- **ENTRIES SHOWN**:
******

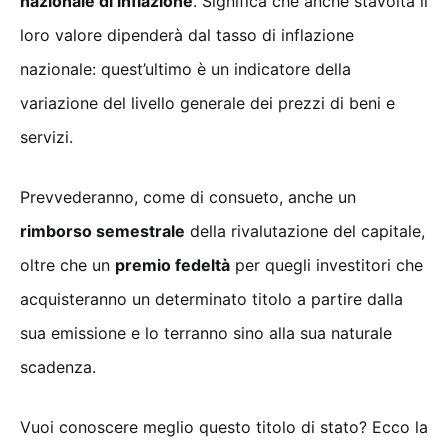
nazionale di inflazione
. Significa che anche stavolta il
loro valore dipenderà dal tasso di inflazione
nazionale: quest’ultimo è un indicatore della
variazione del livello generale dei prezzi di beni e
servizi.
Prevvederanno, come di consueto, anche un
rimborso semestrale
della rivalutazione del capitale,
oltre che un
premio fedeltà
per quegli investitori che
acquisteranno un determinato titolo a partire dalla
sua emissione e lo terranno sino alla sua naturale
scadenza.
Vuoi conoscere meglio questo titolo di stato? Ecco la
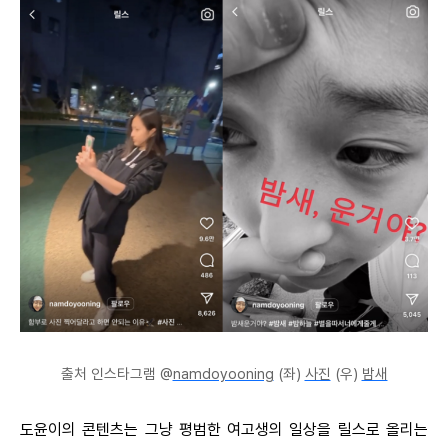
출처 인스타그램 @
namdoyooning
(좌)
사진
(우)
밤새
도윤이의 콘텐츠는 그냥 평범한 여고생의 일상을 릴스로 올리는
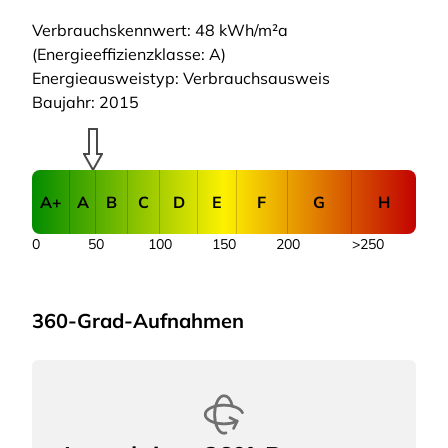
Verbrauchskennwert: 48 kWh/m²a
(Energieeffizienzklasse: A)
Energieausweistyp: Verbrauchsausweis
Baujahr: 2015
A+
A
B
C
D
E
F
G
H
0
50
100
150
200
>250
360-Grad-Aufnahmen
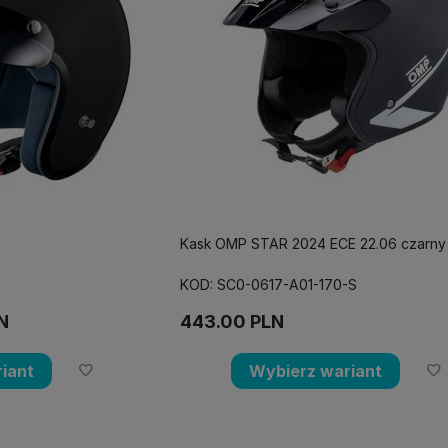
Kask OMP STAR 2024 ECE 22.06 czarny
KOD: SC0-0617-A01-170-S
N
443.00
PLN
iant
Wybierz wariant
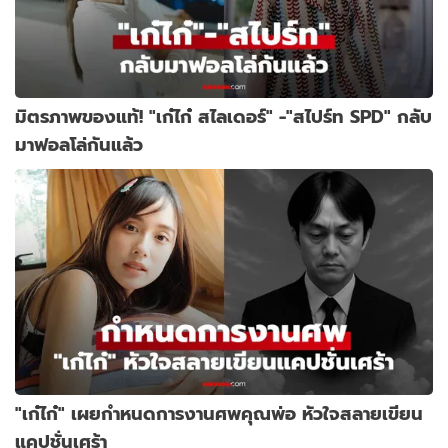
มิตรภาพของแท้! "เก๋ไก๋ สไลเดอร์" -"สไปร์ท SPD" กลับ
มาฟอลโล่กันแล้ว
"เก๋ไก๋" เผยกำหนดการงานศพคุณพ่อ หัวใจสลายเขียน
แคปชั่นเศร้า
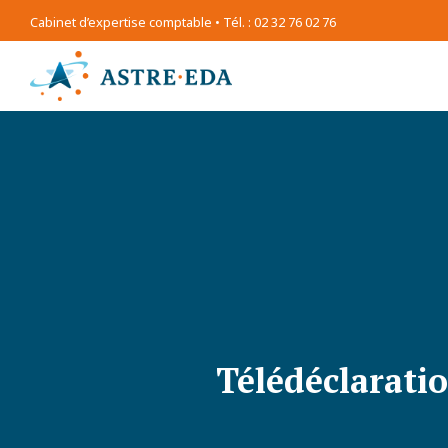
Cabinet d’expertise comptable • Tél. : 02 32 76 02 76
Télédéclaratio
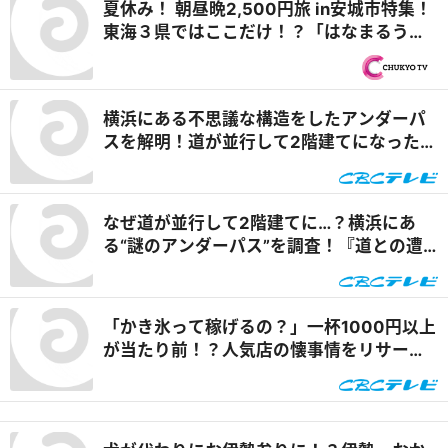
夏休み！ 朝昼晩2,500円旅 in安城市特集！
東海３県ではここだけ！？「はなまるうど
ん×吉野家 安城横山店」牛丼とうどんの最
強コラボで可能性は無限大！＆「福来源」
で食べられる安城の新名物「◯◯飯」に注
横浜にある不思議な構造をしたアンダーパ
目！ 『PS純金（ゴールド）』
スを解明！道が並行して2階建てになったワ
ケとは『道との遭遇』
なぜ道が並行して2階建てに…？横浜にあ
る“謎のアンダーパス”を調査！『道との遭
遇』
「かき氷って稼げるの？」一杯1000円以上
が当たり前！？人気店の懐事情をリサーチ
『チャント！』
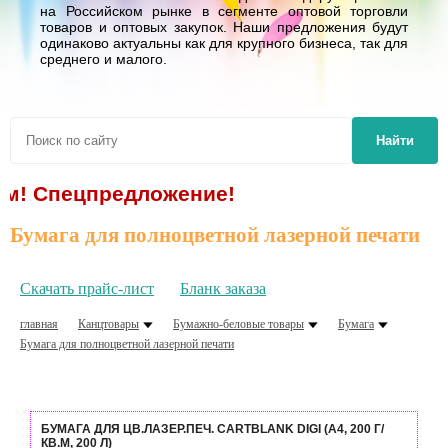
на Российском рынке в сегменте оптовой торговли
товаров и оптовых закупок. Наши предложения будут
одинаково актуальны как для крупного бизнеса, так для
среднего и малого.
Найти
ецпредложение!
Бумага для полноцветной лазерной печати
Скачать прайс-лист
Бланк заказа
главная
Канцтовары
Бумажно-беловые товары
Бумага
Бумага для полноцветной лазерной печати
БУМАГА ДЛЯ ЦВ.ЛАЗЕР.ПЕЧ. CARTBLANK DIGI (А4, 200 Г/
КВ.М, 200 Л)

******

- **WHAT YOU HAVE TO DO**:
Except for the pictures, set down all of the records exactly.

- **ANSWER TO THIS EXERCISE**:
nazionale di inflazione
. Significa che anche stavolta il
loro valore dipenderà dal tasso di inflazione
nazionale: quest’ultimo è un indicatore della
variazione del livello generale dei prezzi di beni e
servizi.
Prevvederanno, come di consueto, anche un
rimborso semestrale
della rivalutazione del capitale,
oltre che un
premio fedeltà
per quegli investitori che
acquisteranno un determinato titolo a partire dalla
sua emissione e lo terranno sino alla sua naturale
scadenza.
Vuoi conoscere meglio questo titolo di stato? Ecco la
출처 인스타그램 @
namdoyooning
(좌)
사진
(우)
밤새
도윤이의 콘텐츠는 그냥 평범한 여고생의 일상을 릴스로 올리는
Verbrauchskennwert: 48 kWh/m²a
(Energieeffizienzklasse: A)
Energieausweistyp: Verbrauchsausweis
Baujahr: 2015
A+
A
B
C
D
E
F
G
H
0
50
100
150
200
>250
360-Grad-Aufnahmen
Kask OMP STAR 2024 ECE 22.06 czarny
KOD: SC0-0617-A01-170-S
N
443.00
PLN
iant
Wybierz wariant
มิตรภาพของแท้! "เก๋ไก๋ สไลเดอร์" -"สไปร์ท SPD" กลับ
มาฟอลโล่กันแล้ว
"เก๋ไก๋" เผยกำหนดการงานศพคุณพ่อ หัวใจสลายเขียน
แคปชั่นเศร้า
Cabinet d’expertise comptable • Tél. : 02 32 76 02 76
Télédéclaratio
夏休み！ 朝昼晩2,500円旅 in安城市特集！
東海３県ではここだけ！？「はなまるうど
ん×吉野家 安城横山店」牛丼とうどんの最
強コラボで可能性は無限大！＆「福来源」
で食べられる安城の新名物「◯◯飯」に注
横浜にある不思議な構造をしたアンダーパ
目！ 『PS純金（ゴールド）』
スを解明！道が並行して2階建てになったワ
ケとは『道との遭遇』
なぜ道が並行して2階建てに…？横浜にあ
る“謎のアンダーパス”を調査！『道との遭
遇』
「かき氷って稼げるの？」一杯1000円以上
が当たり前！？人気店の懐事情をリサーチ
『チャント！』
на Российском рынке в сегменте оптовой торговли
товаров и оптовых закупок. Наши предложения будут
одинаково актуальны как для крупного бизнеса, так для
среднего и малого.
Найти
ецпредложение!
Бумага для полноцветной лазерной печати
Скачать прайс-лист
Бланк заказа
главная
Канцтовары
Бумажно-беловые товары
Бумага
Бумага для полноцветной лазерной печати
БУМАГА ДЛЯ ЦВ.ЛАЗЕР.ПЕЧ. CARTBLANK DIGI (А4, 200 Г/
КВ.М, 200 Л)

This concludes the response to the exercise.